■ **Stated problem**: Switch "transcribe" to "write out" in the lines running from the start of the material through the line holding "For every layout", inclusive, and change nothing else. Leave the pictures out of your answer.

■ **Rows from a dataset**:

★ ★ ★ ★

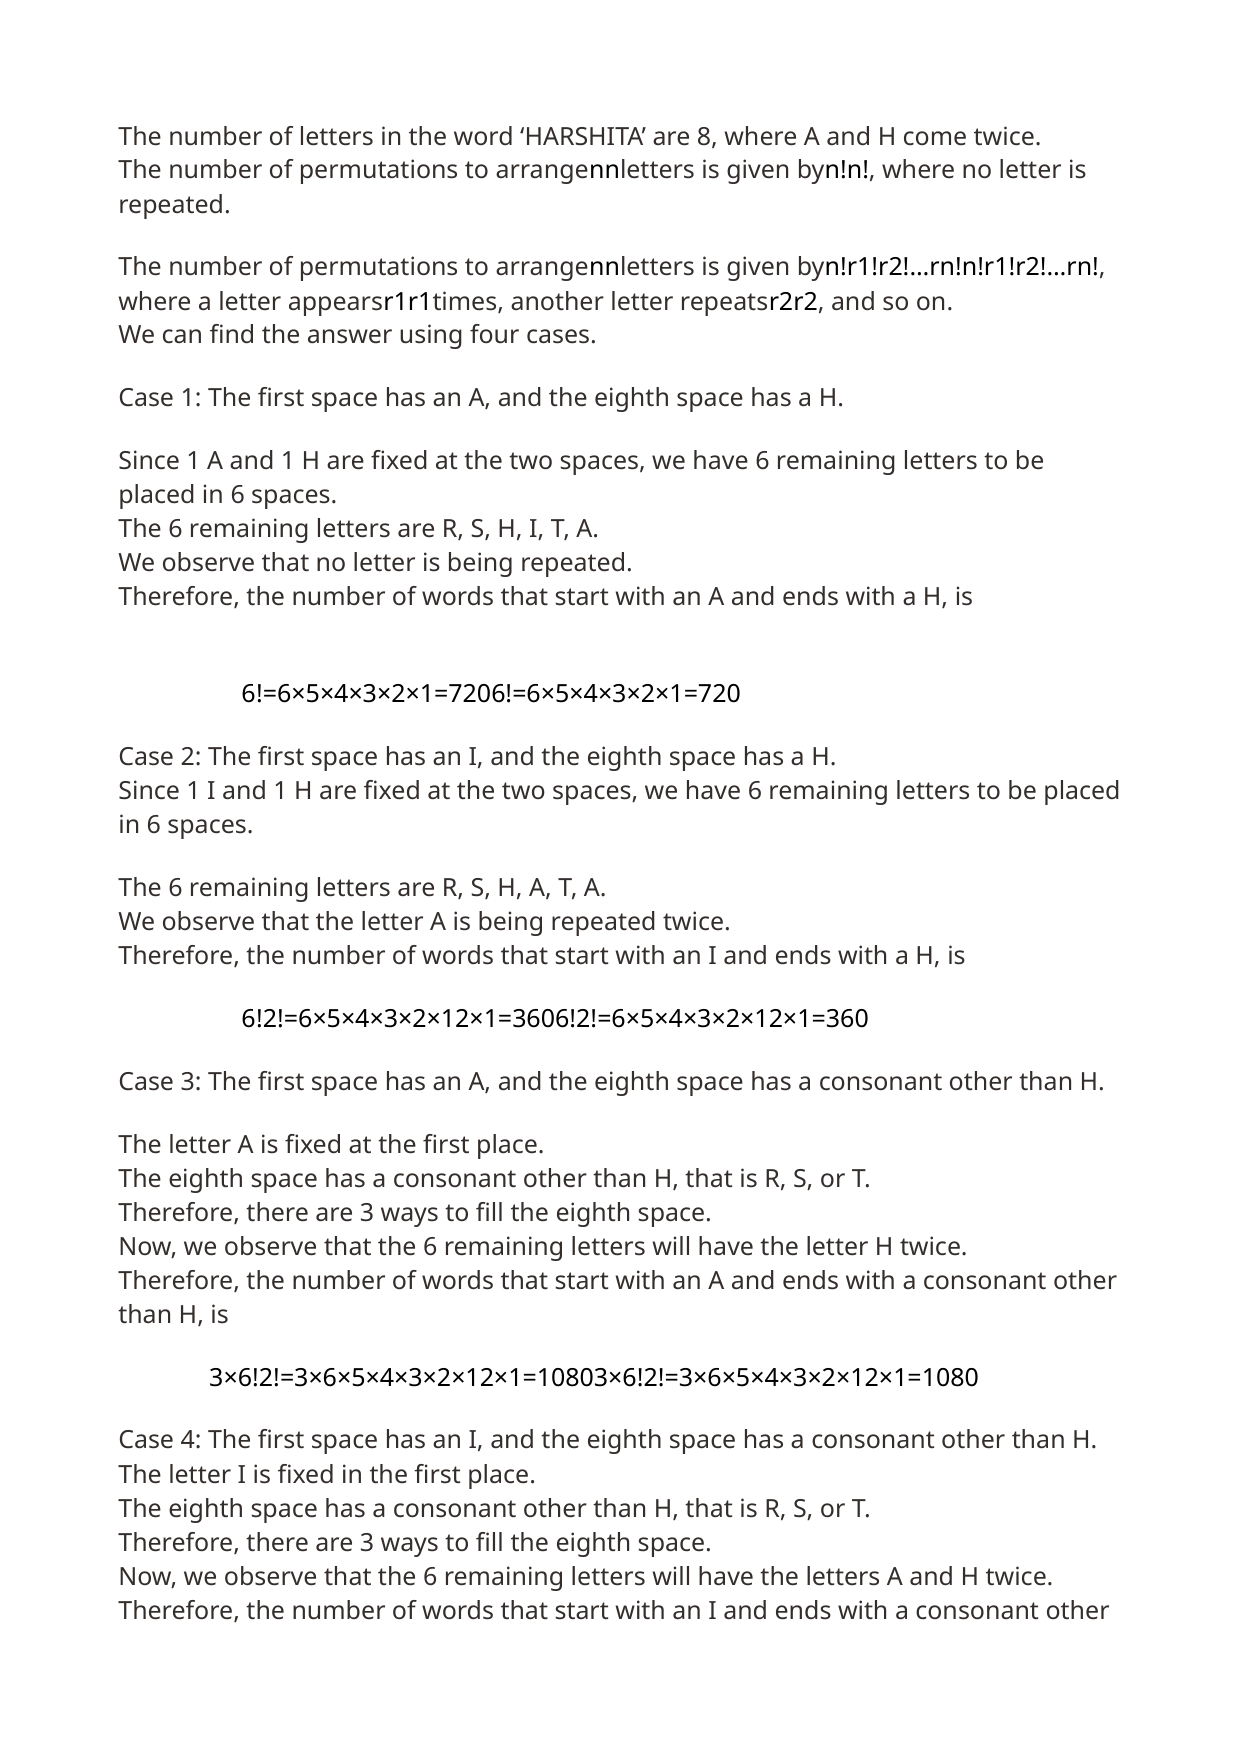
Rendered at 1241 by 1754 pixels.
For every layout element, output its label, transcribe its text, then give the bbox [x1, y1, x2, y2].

text The number of permutations to arrangennletters is given byn!r1!r2!…rn!n!r1!r2!…rn!, where a letter appearsr1r1times, another letter repeatsr2r2, and so on. We can find the answer using four cases. Case 1: The first space has an A, and the eighth space has a H. [118, 220, 1122, 443]
text The 6 remaining letters are R, S, H, A, T, A. We observe that the letter A is being repeated twice. Therefore, the number of words that start with an I and ends with a H, is [118, 870, 1122, 1001]
text 6!2!=6×5×4×3×2×12×1=3606!2!=6×5×4×3×2×12×1=360 Case 3: The first space has an A, and the eighth space has a consonant other than H. [118, 1001, 1122, 1126]
text The letter A is fixed at the first place. The eighth space has a consonant other than H, that is R, S, or T. Therefore, there are 3 ways to fill the eighth space. Now, we observe that the 6 remaining letters will have the letter H twice. Therefore, the number of words that start with an A and ends with a consonant other than H, is [118, 1126, 1122, 1359]
text The number of letters in the word ‘HARSHITA’ are 8, where A and H come twice. The number of permutations to arrangennletters is given byn!n!, where no letter is repeated. [118, 118, 1122, 220]
text Since 1 A and 1 H are fixed at the two spaces, we have 6 remaining letters to be placed in 6 spaces. The 6 remaining letters are R, S, H, I, T, A. We observe that no letter is being repeated. Therefore, the number of words that start with an A and ends with a H, is [118, 443, 1122, 642]
text 3×6!2!=3×6×5×4×3×2×12×1=10803×6!2!=3×6×5×4×3×2×12×1=1080 Case 4: The first space has an I, and the eighth space has a consonant other than H. The letter I is fixed in the first place. The eighth space has a consonant other than H, that is R, S, or T. Therefore, there are 3 ways to fill the eighth space. Now, we observe that the 6 remaining letters will have the letters A and H twice. Therefore, the number of words that start with an I and ends with a consonant other [118, 1359, 1122, 1627]
text 6!=6×5×4×3×2×1=7206!=6×5×4×3×2×1=720 Case 2: The first space has an I, and the eighth space has a H. Since 1 I and 1 H are fixed at the two spaces, we have 6 remaining letters to be placed in 6 spaces. [118, 676, 1122, 870]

★ ★ ★ ★

■ **Result of the task**:
Rendered at 1241 by 1754 pixels.
For every layout element, output its label, write out its text, then give the bbox [x1, y1, x2, y2].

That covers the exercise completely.